И бросил на стол чистую тряпку.

Вопросительный взгляд.

Купец, сообразив, принялся ровнять холстину на обгорелых досках, как скатерть.

Лягнул кинжал, вынимаемый лордом из ножен.

– Похоже, не часто твой стол обслуживают лорды, – совершенно серьёзно произнёс Юлг, нарезая от окорока тонкие ломтики на холстину. И положил кинжал рядом с угощением.

– Впервые, мой господин, – не зная, что и думать, признал Грой. – Мне казалось, ты шутишь в зале пиршеств, произнося слова о корабле и о меди.

И решил больше пока ничего не говорить. Мятеж, пожар, внезапная нищета и… сам лорд Юлг, в доспехах, с мечом, с окороком и золотом. Не дурной ли это сон?!

– Всё когда-то случается впервые, – согласился лорд, наливая из бутыли в кубки. – Но разве я посмею шутить над королём? Такие шутки завершаются на «сковороде гнева».

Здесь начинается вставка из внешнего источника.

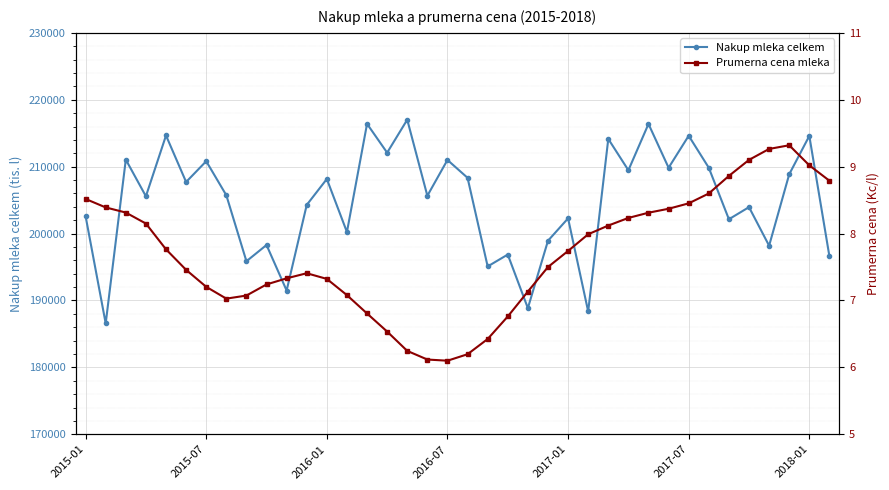

True or false: Nakup mleka celkem has more than 1 points higher than both neighbors.

True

И вдруг спросил, оглядывая обгорелые стены:

– Дочку где прячешь? Вырыл погреб какой-нибудь?

У Гроя пересохло во рту.

– Ладно, пусть посидит в потёмках, – усмехнулся лорд, изучая лицо Гроя. – Юным дочерям такое воспитание только на пользу. Да и нечего невинной девчонке делать за столом с пьющими суровыми мужчинами. Выпьем? Древнее вино из погребов моего замка. Надышался я сегодня палёным мясом у королевской сковороды, аж тошнит. Ужасные времена настали, Грой. Скоро в нашей стране не останется вольных селян, будут только рабы и лорды. Что ни год – то мятеж. И казни, казни, казни… «Сковорода гнева» не поспевает остывать. Лишь в моём имении тишина и благолепие. Почему во всей стране не так?

Вкус вина оказался тончайшим, изумительным; окорок – под стать выпивке, он просто таял во рту.

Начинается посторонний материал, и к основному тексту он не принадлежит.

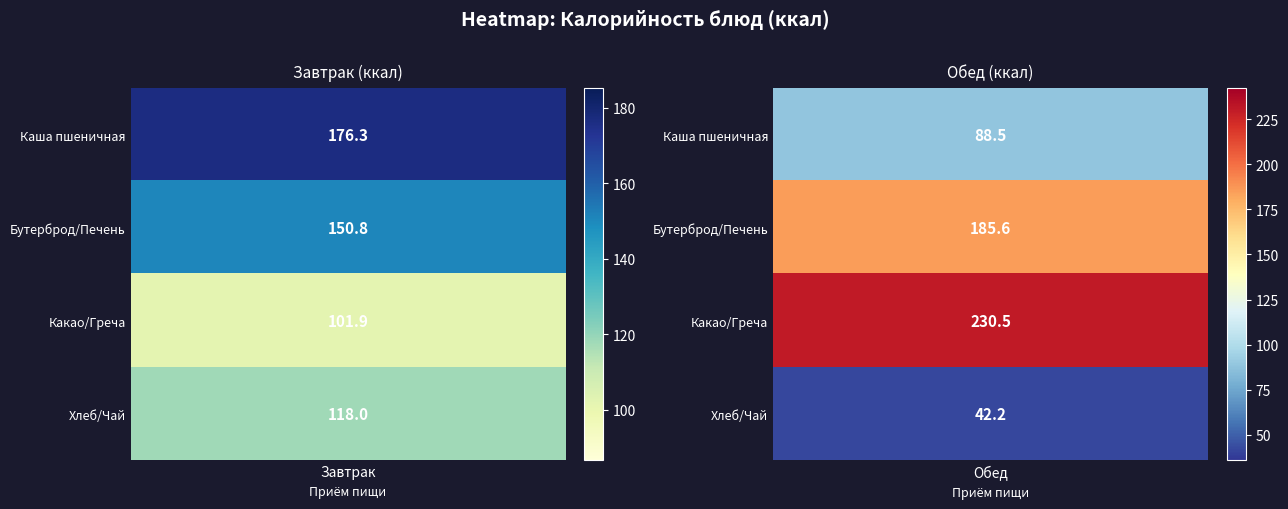

At which label does Завтрак first exceed 150?

Каша пшеничная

«Надо приберечь кусочек для Грои, – подумал купец. – Унесёт ведь свой окорок! Спрячет в сумку и унесёт. Сам сказал: „походная жратва“. Как бы спрятать незаметно ломтик-другой?»

– Всему причиной моя доброта, – тем временем сетовал лорд Юлг, отпивая из кубка. – Сердце разрывается, когда вижу несчастных и обездоленных. Так бы и озолотил всех! Увы, где взять столько золота… Да оно сразу в цене упадёт, золото, найди я гору монет в каких-нибудь волшебных пещерах. Станет не дороже деревяшки. Так ведь, купец?

– Истинно так, мой господин, – подтвердил Грой, уже измученный догадками.

– Вот и приходится носить свою боль в себе, – вздохнул лорд. – Лишь изредка удаётся помочь бедолаге. Такому, как ты.

Снова наполнил кубки:

– Знаешь, я запомнил и храню в сердце облик человека, которому впервые помог бескорыстно, повинуясь движению молодой в те годы души. Какое это такое восхитительное чувство, купец, собственное бескорыстие… Безусым юношей мне пришлось побывать в Танлагеме и спасти одну молоденькую рыжую красотку, девчонку лет пятнадцати. Там её обвиняли в колдовстве и намеревались сжечь, заперли в вонючем сарае, но девчонка сделала подкоп и намеревалась бежать далеко-далеко, в Сахтаръёлу. Все они бегут в Сахтаръёлу, эти молоденькие и хорошенькие ведьмочки. Девчонка пряталась на пирсе, среди каких-то бочек, грязных канатов и тухлых селёдок. Выслеживала подходящий корабль. Я подумал: наверняка погибнет в пути, ибо слишком молода и слишком хороша собой. Сердце моё обуяла жалость к огненной красоте совсем юной девушки, я дрогнул состраданием и пригласил её составить мне компанию в путешествии, я ведь плыл в Сахтаръёлу. А она, неблагодарная, явилась с плачущим младенцем и хрустальным шаром! Оказалась презренной гадалкой из кочевого племени рыжих обманщиц; да-да, тех самых, которых королевские дознаватели закатывают в смолу и вешают без суда. Я ведь ничего не знал в те годы про кочевых обманщиц, думал, они грязные и седые старухи. Начались всякие «сю-сю-сю» вокруг орущей крохи, «тёплое молочко», пелёнки какие-то… И посыпались пророчества. Всё бы ничего, но от неё пахло пелёнками! Мои тонкие чувства угасли сразу, осталась только верность слову: я ведь дал слово чести этой перепуганной красотке, обещая спасти её. Там, на пирсе, среди бочек с селёдкой, когда разворошил мечом подозрительную кучу тряпья. Но я не пожалел, купец. Путь из Танлагемы в Сахтаръёлу долог, а девчонка знала массу интересных сказок.